Your task:
When a line in the listing below contains the word "největší", return a copy of that line.

====== Records for this exercise ======

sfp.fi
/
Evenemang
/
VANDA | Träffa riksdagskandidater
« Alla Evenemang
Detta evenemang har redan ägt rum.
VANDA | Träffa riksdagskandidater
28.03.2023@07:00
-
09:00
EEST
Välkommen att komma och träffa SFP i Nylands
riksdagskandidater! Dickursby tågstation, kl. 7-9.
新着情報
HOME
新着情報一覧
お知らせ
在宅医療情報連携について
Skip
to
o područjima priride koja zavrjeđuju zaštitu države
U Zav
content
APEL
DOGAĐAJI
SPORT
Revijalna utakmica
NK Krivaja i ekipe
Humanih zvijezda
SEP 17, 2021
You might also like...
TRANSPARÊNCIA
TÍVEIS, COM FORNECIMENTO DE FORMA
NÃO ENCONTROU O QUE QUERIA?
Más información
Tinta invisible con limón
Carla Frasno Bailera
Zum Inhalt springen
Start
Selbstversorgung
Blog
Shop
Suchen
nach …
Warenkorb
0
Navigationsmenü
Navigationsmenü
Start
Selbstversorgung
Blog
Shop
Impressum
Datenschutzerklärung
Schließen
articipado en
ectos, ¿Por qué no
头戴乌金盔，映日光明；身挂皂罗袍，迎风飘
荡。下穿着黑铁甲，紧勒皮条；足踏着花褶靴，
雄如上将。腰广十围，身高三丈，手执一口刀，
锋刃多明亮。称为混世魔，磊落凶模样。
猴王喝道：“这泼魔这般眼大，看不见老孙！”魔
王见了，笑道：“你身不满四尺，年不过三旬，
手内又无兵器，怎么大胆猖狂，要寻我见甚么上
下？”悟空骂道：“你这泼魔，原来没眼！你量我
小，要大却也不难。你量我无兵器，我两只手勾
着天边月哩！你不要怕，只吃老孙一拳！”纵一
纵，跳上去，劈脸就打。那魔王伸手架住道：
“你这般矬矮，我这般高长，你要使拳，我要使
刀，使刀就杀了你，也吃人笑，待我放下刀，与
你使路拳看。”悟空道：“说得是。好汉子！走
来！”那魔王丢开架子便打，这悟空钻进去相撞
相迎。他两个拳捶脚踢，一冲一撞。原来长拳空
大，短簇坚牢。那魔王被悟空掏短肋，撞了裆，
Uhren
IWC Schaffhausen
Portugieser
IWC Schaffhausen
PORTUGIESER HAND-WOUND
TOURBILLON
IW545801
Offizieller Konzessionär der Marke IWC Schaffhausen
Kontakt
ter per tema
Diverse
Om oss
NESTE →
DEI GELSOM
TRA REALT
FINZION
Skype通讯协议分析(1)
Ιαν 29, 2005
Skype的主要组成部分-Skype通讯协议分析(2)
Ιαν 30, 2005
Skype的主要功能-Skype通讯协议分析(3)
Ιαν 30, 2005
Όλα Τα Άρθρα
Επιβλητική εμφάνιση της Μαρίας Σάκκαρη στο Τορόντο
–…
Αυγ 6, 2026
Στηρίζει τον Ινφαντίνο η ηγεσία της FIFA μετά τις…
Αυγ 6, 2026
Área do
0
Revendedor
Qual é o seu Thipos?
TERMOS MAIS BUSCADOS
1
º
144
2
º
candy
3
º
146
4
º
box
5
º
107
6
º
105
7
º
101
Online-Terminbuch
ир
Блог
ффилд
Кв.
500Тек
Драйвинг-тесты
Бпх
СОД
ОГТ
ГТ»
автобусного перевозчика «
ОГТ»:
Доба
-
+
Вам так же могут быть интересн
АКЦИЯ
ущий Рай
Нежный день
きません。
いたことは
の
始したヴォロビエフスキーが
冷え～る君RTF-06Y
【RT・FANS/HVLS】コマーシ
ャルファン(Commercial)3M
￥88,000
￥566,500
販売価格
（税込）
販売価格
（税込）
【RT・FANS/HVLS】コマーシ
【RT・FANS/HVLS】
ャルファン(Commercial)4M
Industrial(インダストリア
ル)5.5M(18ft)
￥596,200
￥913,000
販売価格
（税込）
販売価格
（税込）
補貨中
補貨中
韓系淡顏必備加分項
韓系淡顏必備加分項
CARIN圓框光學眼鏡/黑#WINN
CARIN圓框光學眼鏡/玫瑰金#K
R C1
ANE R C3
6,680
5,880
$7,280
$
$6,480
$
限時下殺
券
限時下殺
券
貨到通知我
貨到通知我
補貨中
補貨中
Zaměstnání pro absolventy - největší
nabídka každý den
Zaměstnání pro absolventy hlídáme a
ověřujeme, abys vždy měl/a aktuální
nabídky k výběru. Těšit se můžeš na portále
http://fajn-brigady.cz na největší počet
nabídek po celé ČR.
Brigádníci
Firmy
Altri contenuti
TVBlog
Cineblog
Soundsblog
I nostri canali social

======

Answer:
Zaměstnání pro absolventy - největší
http://fajn-brigady.cz na největší počet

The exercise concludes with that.